Throughout the country is safe to drink. However due to the change in the composition of the water, we recommend drinking only bottled water. Traveler’s diarrhea is a fairly common occurrence, resulting from changes in every day microbes present in all food.
From November to March, we recommend to drink minimum 500-750 ml of water per day to prevent dehydration.
Fruits (fresh or dried) may not be brought into Chile. This includes everything from an apple in your carry-on to the dried fruit that may be tossed into trail mix, or a box of raisins. If found the fruit will be confiscated, and a fine may result (starting around $70 and up).

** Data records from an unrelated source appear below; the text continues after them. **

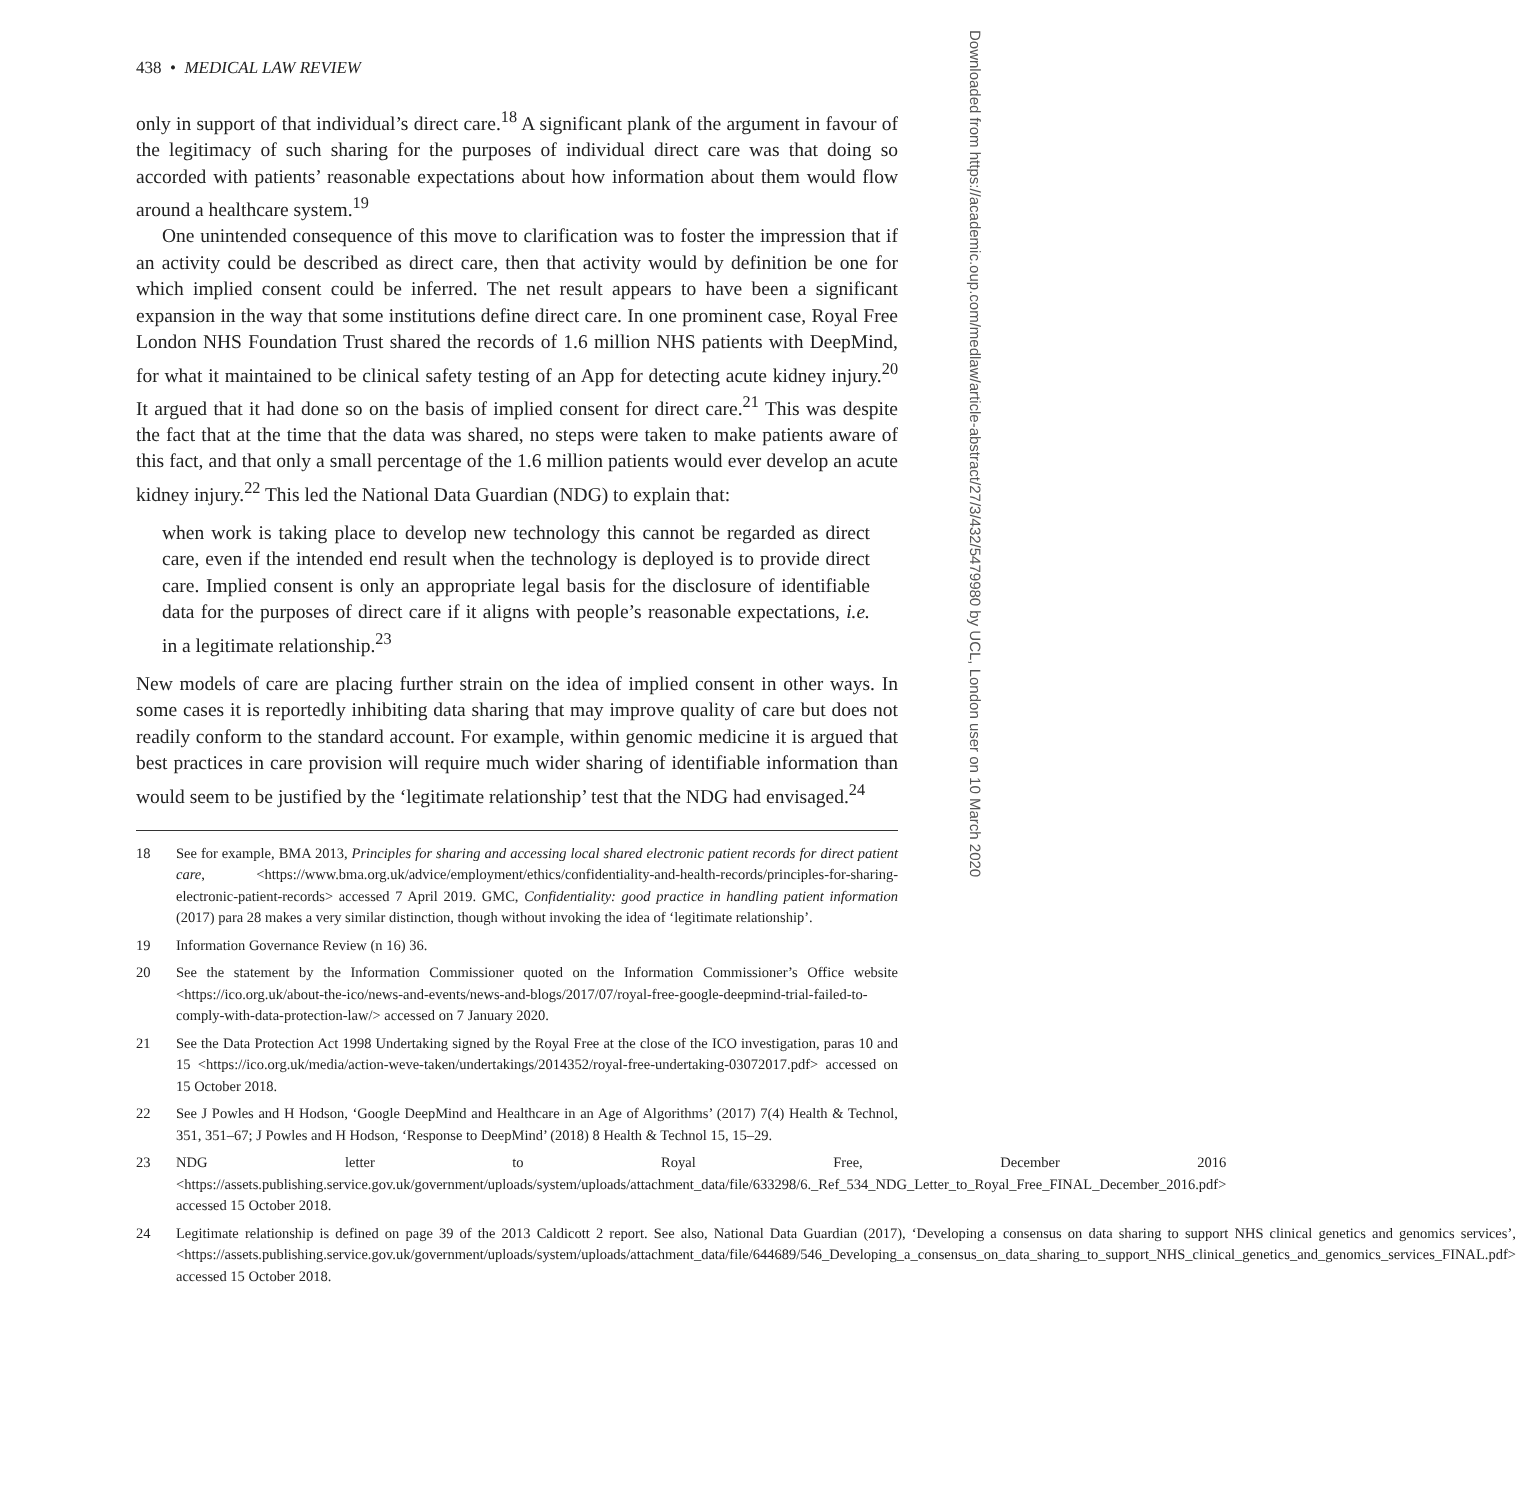438 • MEDICAL LAW REVIEW
only in support of that individual’s direct care.<sup>18</sup> A significant plank of the argument in favour of the legitimacy of such sharing for the purposes of individual direct care was that doing so accorded with patients’ reasonable expectations about how information about them would flow around a healthcare system.<sup>19</sup>
One unintended consequence of this move to clarification was to foster the impression that if an activity could be described as direct care, then that activity would by definition be one for which implied consent could be inferred. The net result appears to have been a significant expansion in the way that some institutions define direct care. In one prominent case, Royal Free London NHS Foundation Trust shared the records of 1.6 million NHS patients with DeepMind, for what it maintained to be clinical safety testing of an App for detecting acute kidney injury.<sup>20</sup> It argued that it had done so on the basis of implied consent for direct care.<sup>21</sup> This was despite the fact that at the time that the data was shared, no steps were taken to make patients aware of this fact, and that only a small percentage of the 1.6 million patients would ever develop an acute kidney injury.<sup>22</sup> This led the National Data Guardian (NDG) to explain that:
when work is taking place to develop new technology this cannot be regarded as direct care, even if the intended end result when the technology is deployed is to provide direct care. Implied consent is only an appropriate legal basis for the disclosure of identifiable data for the purposes of direct care if it aligns with people’s reasonable expectations, i.e. in a legitimate relationship.<sup>23</sup>
New models of care are placing further strain on the idea of implied consent in other ways. In some cases it is reportedly inhibiting data sharing that may improve quality of care but does not readily conform to the standard account. For example, within genomic medicine it is argued that best practices in care provision will require much wider sharing of identifiable information than would seem to be justified by the ‘legitimate relationship’ test that the NDG had envisaged.<sup>24</sup>
18 See for example, BMA 2013, Principles for sharing and accessing local shared electronic patient records for direct patient care, <https://www.bma.org.uk/advice/employment/ethics/confidentiality-and-health-records/principles-for-sharing-electronic-patient-records> accessed 7 April 2019. GMC, Confidentiality: good practice in handling patient information (2017) para 28 makes a very similar distinction, though without invoking the idea of ‘legitimate relationship’.
19 Information Governance Review (n 16) 36.
20 See the statement by the Information Commissioner quoted on the Information Commissioner’s Office website <https://ico.org.uk/about-the-ico/news-and-events/news-and-blogs/2017/07/royal-free-google-deepmind-trial-failed-to-comply-with-data-protection-law/> accessed on 7 January 2020.
21 See the Data Protection Act 1998 Undertaking signed by the Royal Free at the close of the ICO investigation, paras 10 and 15 <https://ico.org.uk/media/action-weve-taken/undertakings/2014352/royal-free-undertaking-03072017.pdf> accessed on 15 October 2018.
22 See J Powles and H Hodson, ‘Google DeepMind and Healthcare in an Age of Algorithms’ (2017) 7(4) Health & Technol, 351, 351–67; J Powles and H Hodson, ‘Response to DeepMind’ (2018) 8 Health & Technol 15, 15–29.
23 NDG letter to Royal Free, December 2016 <https://assets.publishing.service.gov.uk/government/uploads/system/uploads/attachment_data/file/633298/6._Ref_534_NDG_Letter_to_Royal_Free_FINAL_December_2016.pdf> accessed 15 October 2018.
24 Legitimate relationship is defined on page 39 of the 2013 Caldicott 2 report. See also, National Data Guardian (2017), ‘Developing a consensus on data sharing to support NHS clinical genetics and genomics services’, <https://assets.publishing.service.gov.uk/government/uploads/system/uploads/attachment_data/file/644689/546_Developing_a_consensus_on_data_sharing_to_support_NHS_clinical_genetics_and_genomics_services_FINAL.pdf> accessed 15 October 2018.
Downloaded from https://academic.oup.com/medlaw/article-abstract/27/3/432/5479980 by UCL, London user on 10 March 2020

Chile’s currency is the Chilean Peso. The exchange rate will be better in Chile than the official rate available in the United States or Canada. It is recommended to bring a small amount of small bills ($1’s and $6’s) for tips and small purchases. Your trip leader will advise you of the best way to exchange US Dollars to Chilean Pesos (CLP)
There is a 10% minimum tip.
There is no tip, but if you are happy with the driver you could give him/her a tip.
Guides and driver
It is customary to tip your local guides if you feel they have gone the extra mile to accommodate you.